С Петром в пути
Энциклопедический словарь.
Изд. Брокгауза и Ефрона.
СПб., 1900, Т. XXX
оловин Фёдор Алексеевич — замечательный деятель Петровской эпохи (ум. 1706). При царевне Софье был послан на Амур (в Дауры) для защиты Албазина от китайцев. В 1689 г. заключил Нерчинский договор, по которому уступил китайцам р. Амур до притока Горбицы вследствие невозможности вести с Китаем серьёзную войну. В Великом посольстве к европейским дворам (1697) Г., «генерал и воинский комиссар, наместник сибирский», был вторым после Лефорта полномочным послом. Вначале деятельность его посвящена была главным образом флоту; за границей он нанимал иностранцев в русскую службу, заготовлял всё необходимое для строения судов по возвращении в Россию, был назначен начальником вновь образованного военного морского приказа. В 1699 г., после смерти Лефорта, Г. был сделан генерал-адмиралом, первый награждён орденом Александра Невского, получил в заведование иностранные дела и занял первенствующее положение между правительственными лицами («первый министр», по отзывам иностранцев). В 1699—1706 гг. Г. был главным руководителем русской иностранной политики: вёл обширную дипломатическую переписку с Паткулем, Мазепой и руководил действиями русских послов: Долгорукого в Польше, Толстого в Турции, Голицына в Вене, Матвеева в Гааге; последнему поручал «распалять злобу» англичан и голландцев против врагов Петра, шведов. Г. особенно замечателен тем, что успешно действовал в новом духе, когда другие сотрудники Петра только ещё тому учились. Государь очень ценил Г., называл его своим другом и, извещая в письме о его смерти, подписался «печали исполненный Пётр».
Глава первая
АДСКАЯ КУХНЯ
Говорят чужестранцы, что я повелеваю рабами...
Я повелеваю подданными, повинующимся моим
указам. Сии указы содержат в себе добро, а не
вред государству. Английская вольность здесь
не у места, как стенке горох. Надлежит знать народ,
коим оным управлять.
По мне будь хоть крещён али обрезан —
едино, лишь будь добрый человек и знай дело.
— рова, жиды!
— Смольчуг!
— Жиды, воду!
— Янкель, падло, живей!
— Пся крев, лезут!
— Лей, вали!
— А-а-а!
— Врёшь, москаль!
— На, подавись!
— Сдохни!
— Всё, всё, всё!
— Поэль, они откатились!
Благословенна тишина. Глухое рявканье пушек вперемешку со звонким тявканьем пищалей неожиданно смолкло. И настал миг тишины, словно скинутая ноша. Его нарушил тысячеголосый хор. Музыка? О нет — рёв: на одном звуке — а-а-а-а!
Стена всё ещё курилась дымками. Ещё метались на её шири человеческие фигурки.

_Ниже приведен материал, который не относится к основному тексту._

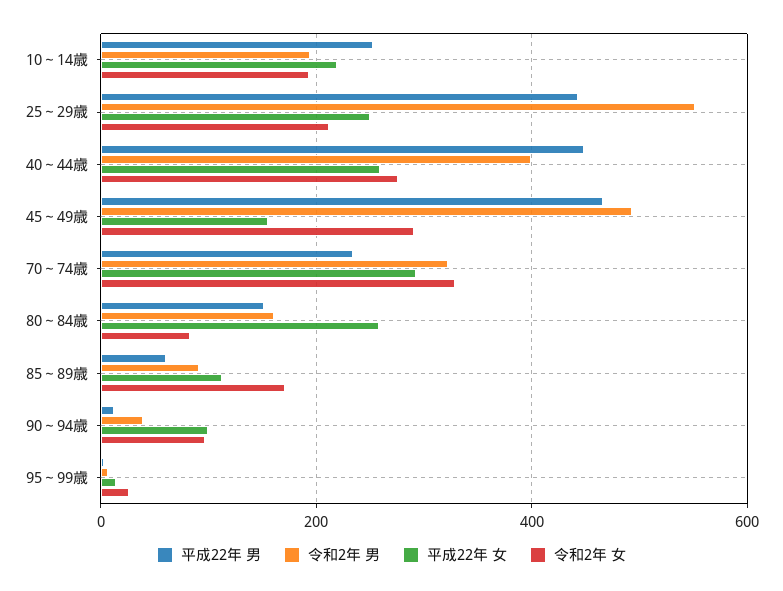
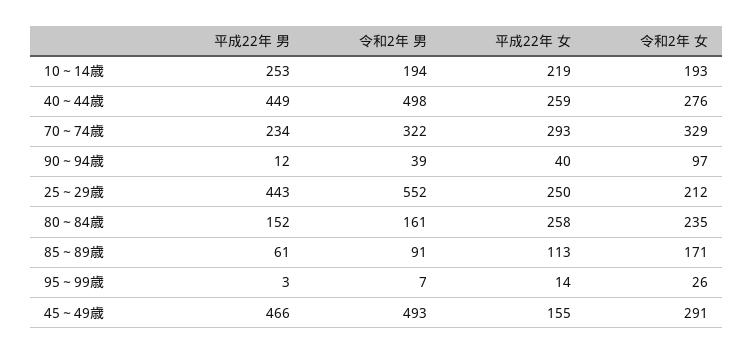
  {
    "平成22年 男": {
      "10～14歳": 253,
      "25～29歳": 443,
      "40～44歳": 449,
      "45～49歳": 466,
      "70～74歳": 234,
      "80～84歳": 152,
      "85～89歳": 61,
      "90～94歳": 12,
      "95～99歳": 3
    },
    "令和2年 男": {
      "10～14歳": 194,
      "25～29歳": 552,
-     "40～44歳": 400,
+     "40～44歳": 498,
      "45～49歳": 493,
      "70～74歳": 322,
      "80～84歳": 161,
      "85～89歳": 91,
      "90～94歳": 39,
      "95～99歳": 7
    },
    "平成22年 女": {
      "10～14歳": 219,
      "25～29歳": 250,
      "40～44歳": 259,
      "45～49歳": 155,
      "70～74歳": 293,
      "80～84歳": 258,
      "85～89歳": 113,
-     "90～94歳": 100,
+     "90～94歳": 40,
      "95～99歳": 14
    },
    "令和2年 女": {
      "10～14歳": 193,
      "25～29歳": 212,
      "40～44歳": 276,
      "45～49歳": 291,
      "70～74歳": 329,
-     "80～84歳": 80,
+     "80～84歳": 235,
      "85～89歳": 171,
      "90～94歳": 97,
      "95～99歳": 26
    }
  }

Но не было ни дров, ни смолы, ни даже воды: всё кончилось, всё иссякло.
Под котлами тлели головешки. Дотлевали.
— Мы уходим, Поэль, мы уходим!
Он взбежал по узкой кирпичной лестнице в толще стены. Утренняя дымка истаивала. На зубцах лежал тонкий слой копоти.

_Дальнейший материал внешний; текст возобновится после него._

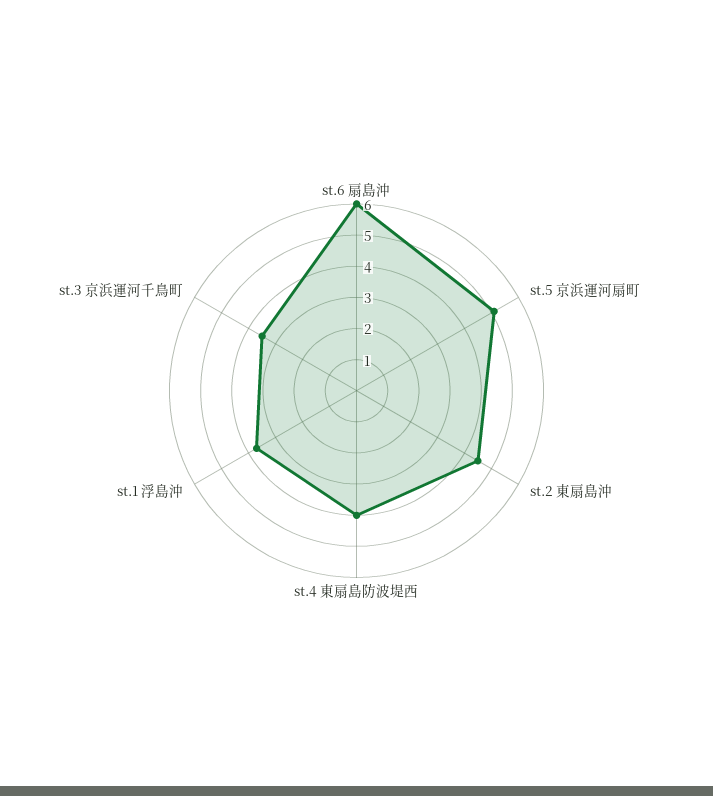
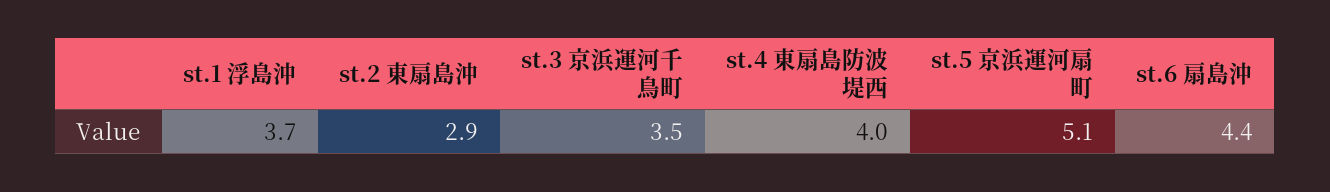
  {
-   "st.6 扇島沖": 6,
+   "st.6 扇島沖": 4.4,
    "st.5 京浜運河扇町": 5.1,
-   "st.2 東扇島沖": 4.5,
+   "st.2 東扇島沖": 2.9,
    "st.4 東扇島防波堤西": 4,
    "st.1 浮島沖": 3.7,
    "st.3 京浜運河千鳥町": 3.5
  }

Он заглянул в одну из маши куль[1]. Она была вся в потёках смолы. Он втиснулся в другую, откуда лили кипяток.
Солнце ещё висело низко над землёй, и тени принимали жёсткие очертания. Кустарник, подступавший ко рву, был весь в алмазных капельках росы. Вдали дымили костры. За ними посверкивала синяя лента Днепра.

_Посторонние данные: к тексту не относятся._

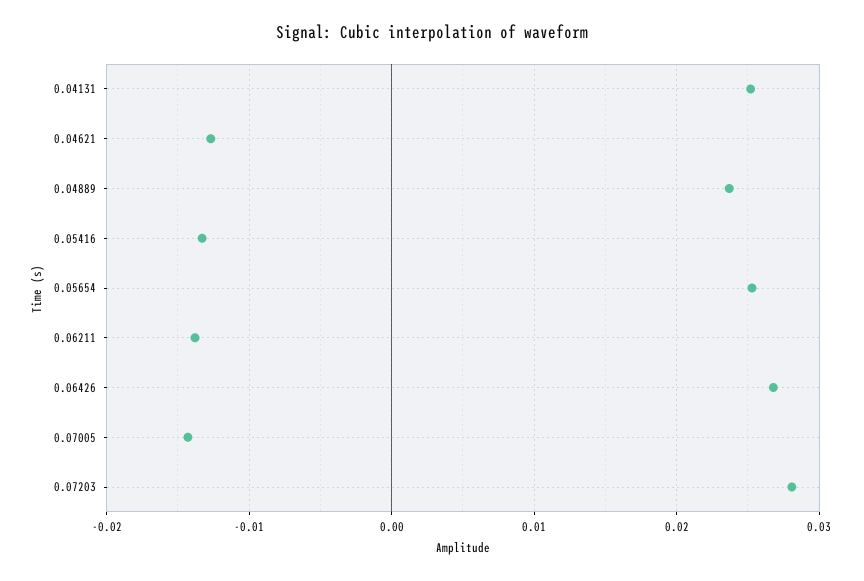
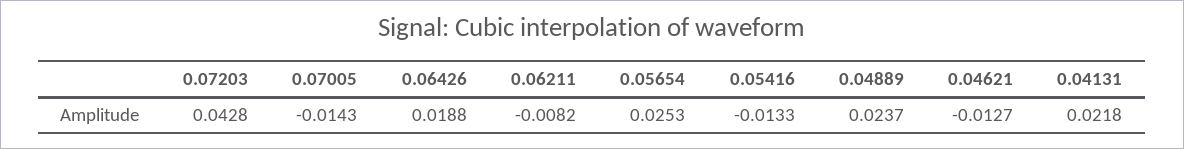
  {
-   "0.04131": 0.025,
+   "0.04131": 0.0218,
    "0.04621": -0.0127,
    "0.04889": 0.0237,
    "0.05416": -0.0133,
    "0.05654": 0.0253,
-   "0.06211": -0.014,
+   "0.06211": -0.0082,
-   "0.06426": 0.027,
+   "0.06426": 0.0188,
    "0.07005": -0.0143,
-   "0.07203": 0.028
+   "0.07203": 0.0428
  }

Картина дышала миром. Если бы не три тела, приткнувшиеся к стене. Их можно было бы принять за спящих. Но он-то знал: то были московиты, сражённые из амбразур подошвенного[2] боя.
Он высунулся по пояс. Догадка тотчас озарила: осада кончилась, московиты ворвались в крепость. Смоленск пал. Король Владислав IV оплачет его, как принуждён был оплакать московский престол.
«Где они прорвались? — лихорадочно размышлял он. — Наверное через Фроловскую воротную башню. Она почиталась главною, и слышно было, что и на Москве главная башня Кремля именовалась Фроловскою.
Говорили, что войско московитов ведёт сам царь Алексей Михайлович. И будто он милостив, и против пролития крови.
И добрым словом отворяет крепостные затворы. Слухи каким-то образом проникали сквозь почти шестивёрстную протяжённостей, опоясывавших Смоленск.
Не странно ли: волею прихотливой судьбы эти стены возводил именитый московский зодчий Фёдор Конь. Их не брали стенобитные орудия, осадные лестницы не досягали семисаженной высоты, тридцать восемь башен глядели на все стороны света зоркими глазами бойниц. И иной раз потехи ради по стенам свободно раскатывали тройки. Разъезжались, не задевая друг друга».